En France, ils représentent environ 12,5 % des jeunes de 15 à 29 ans soit 1,4 million de personnes3(*). 85 % d'entre eux n'ont pas accédé à l'enseignement supérieur et plus d'un tiers n'ont pas achevé le secondaire. Les jeunes femmes sont proportionnellement plus nombreuses à connaître cette situation, notamment à partir de 22 ans, souvent en raison d'une maternité précoce.
Les conséquences économiques et sociales de ce phénomène sont majeures : au niveau européen, le coût des NEET peut représenter jusqu'à 1,2 % du PIB. La France ne fait pas exception4(*).
Malgré ce constat, cette jeunesse est aujourd'hui l'un des grands oubliés de la République, maintenue dans un angle mort de la protection sociale. En deçà de 25 ans, elle ne peut prétendre au RSA, sauf exception très limitée. Les dispositifs existants - tels que le contrat d'engagement jeune - restent conditionnés à un accompagnement intensif ou à des critères administratifs qui excluent de fait une partie des jeunes les plus éloignés des institutions. Beaucoup demeurent ainsi sans revenu régulier, dépendants de leur entourage ou de solidarités locales, dans une période cruciale de construction de leur autonomie.
En outre, le contrat d'engagement jeune reste limité dans le temps pour une durée tout au plus d'un an et six mois avec une allocation trop faible. Le conseil d'orientation des politiques jeunesse (COJ) a d'ailleurs estimé que le contrat d'engagement jeune devait poursuivre ses efforts pour toucher les jeunes les plus vulnérables.

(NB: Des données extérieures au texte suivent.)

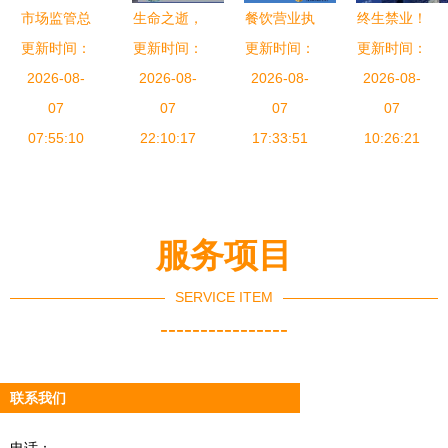
报告
市场监管总
生命之逝，
餐饮营业执
终生禁业！
装”与“品
局召开大型
更新时间：
更新时间：
安全之思
照经营范围
更新时间：
烟台出台最
更新时间：
牌”在当前
食品销售连
2026-08-
——北海香
2026-08-
怎么写才规
2026-08-
严食品安全
2026-08-
食品经营场
锁企业行政
07
港路泥头车
07
范？热食类
07
标准，烟草
07
所俨然成为
指导会 筑
07:55:10
事故警示
22:10:17
食品＋酒类
17:33:51
也被纳入监
10:26:21
了光鲜抢眼
牢食品安全
经营指南
管
的双驾马
防线
车，却也成
为市场监管
服务项目
引发空前风
SERVICE ITEM
险的赛道。
----------------
从司法判例
和国家部委
的最新答复
联系我们
来看，一项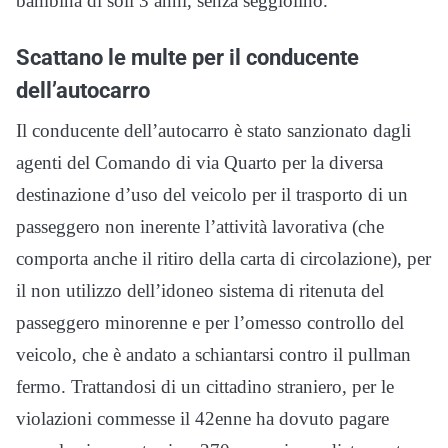
bambina di soli 3 anni, senza seggiolino.
Scattano le multe per il conducente
dell’autocarro
Il conducente dell’autocarro è stato sanzionato dagli
agenti del Comando di via Quarto per la diversa
destinazione d’uso del veicolo per il trasporto di un
passeggero non inerente l’attività lavorativa (che
comporta anche il ritiro della carta di circolazione), per
il non utilizzo dell’idoneo sistema di ritenuta del
passeggero minorenne e per l’omesso controllo del
veicolo, che è andato a schiantarsi contro il pullman
fermo. Trattandosi di un cittadino straniero, per le
violazioni commesse il 42enne ha dovuto pagare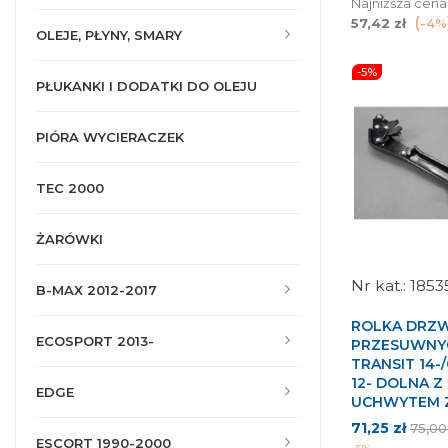
Najniższa cena
57,42 zł
-4%
OLEJE, PŁYNY, SMARY
-5%
PŁUKANKI I DODATKI DO OLEJU
PIÓRA WYCIERACZEK
TEC 2000
ŻARÓWKI
1853
B-MAX 2012-2017
ROLKA DRZW
ECOSPORT 2013-
PRZESUWNY
TRANSIT 14
12- DOLNA Z
EDGE
UCHWYTEM 
Cena
Cena
71,25 zł
75,00
ESCORT 1990-2000
pods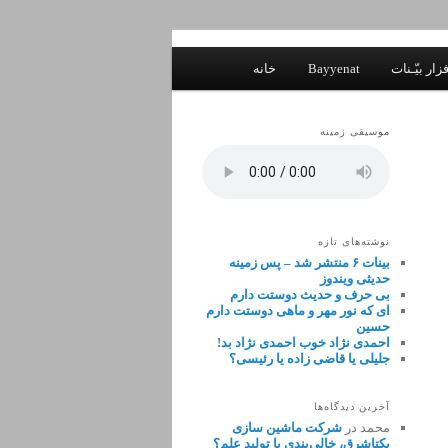
زار بیّـنات
Bayyenat
خانه
موسیقی زمینه
نوشته‌های تازه
بینات ۶ منتشر شد – پس زمینه
حدیثی ویندوز
بی حرف و حدیث دوستت دارم
ای که نور مهر و ماهی دوستت دارم
حسین
احمدی نژاد خوب احمدی نژاد بد!
جلیلی یا قاضی زاده یا رئیسی؟
آخرین دیدگاه‌ها
محمد
در
شرکت ماشین سازی
یکتاشرق، خالی‌بندی یا تولید علم؟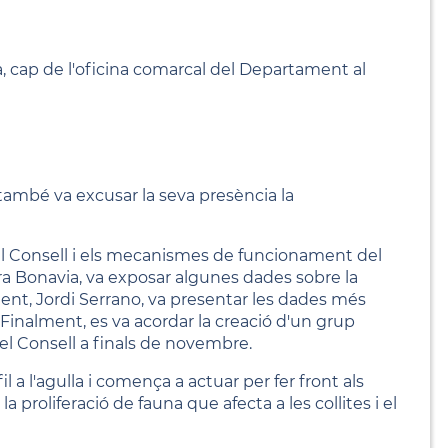
 cap de l'oficina comarcal del Departament al
també va excusar la seva presència la
 del Consell i els mecanismes de funcionament del
ara Bonavia, va exposar algunes dades sobre la
bient, Jordi Serrano, va presentar les dades més
. Finalment, es va acordar la creació d'un grup
del Consell a finals de novembre.
l a l'agulla i comença a actuar per fer front als
a proliferació de fauna que afecta a les collites i el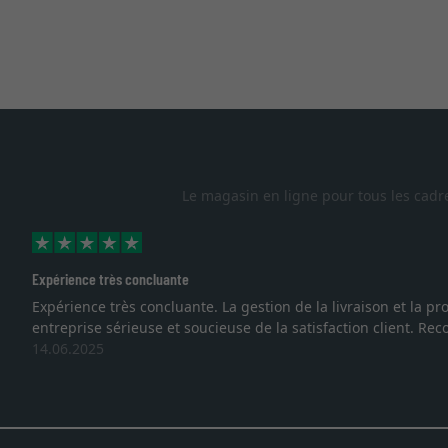
Le magasin en ligne pour tous les cadr
Expérience très concluante
Expérience très concluante. La gestion de la livraison et la
entreprise sérieuse et soucieuse de la satisfaction client. R
14.06.2025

Dans un pays qui a su garantir la santé, la retraite et la scolarité pour toutes et tous, il subsiste une frange de la population à laquelle aucun filet de sécurité n'est pleinement offert.
Reconnaître le droit au revenu minimum pour ces jeunes de 16 à 25 ans, c'est affirmer que nul ne doit être laissé de côté et que l'émancipation de la jeunesse relève du même principe de solidarité qui fonde l'ensemble de notre République sociale.
Dans le système français, l'obligation de scolarisation s'étend jusqu'à 16 ans, des jeunes peuvent dès lors et dès cet âge se retrouver dans une situation de NEET.
Pour ces jeunes, souvent sans soutien familial, l'accès à un revenu minimal constitue une condition essentielle de dignité et d'émancipation.
La France ne peut plus laisser une partie de sa jeunesse sur le bas-côté.
L'article 1er prévoit l'élargissement du RSA aux personnes de 16 à 25 ans sans emploi ni formation.
L'article 2 quant à lui prévoit l'automatisation du RSA pour les jeunes sans emploi ni formation afin de répondre aux difficultés d'accès aux droits et afin de lutter contre le non recours.
Enfin, l'article 3 gage l'ensemble de ces mesures.
* 1 Étude de la DRESS, « Mesurer le niveau de vie et la pauvreté des jeunes adultes de 18 à 24 ans - Une population particulièrement confrontée à la vulnérabilité économique », 10 février 2023
* 2 NEET signifie « not in education employment or training ».
* 3 INSEE, 2022
* 4 En 2011, une étude de la Fondation Européenne pour l'amélioration des conditions de vie et de travail (Eurofound) estimait ce coût à plus de 12 000 euros par NEET pour la France, au-delà de la moyenne européenne qui s'élevait à 10 651 euros. En comptabilisant l'ensemble des NEETs, le coût total était ainsi de 22,2 milliards d'euros pour l'État français, ce qui représentait 1,11 % du PIB français. À l'échelle européenne, le coût total s'élevait à 153 milliards d'euros, ce qui représentait plus de 1,2 % du PIB européen.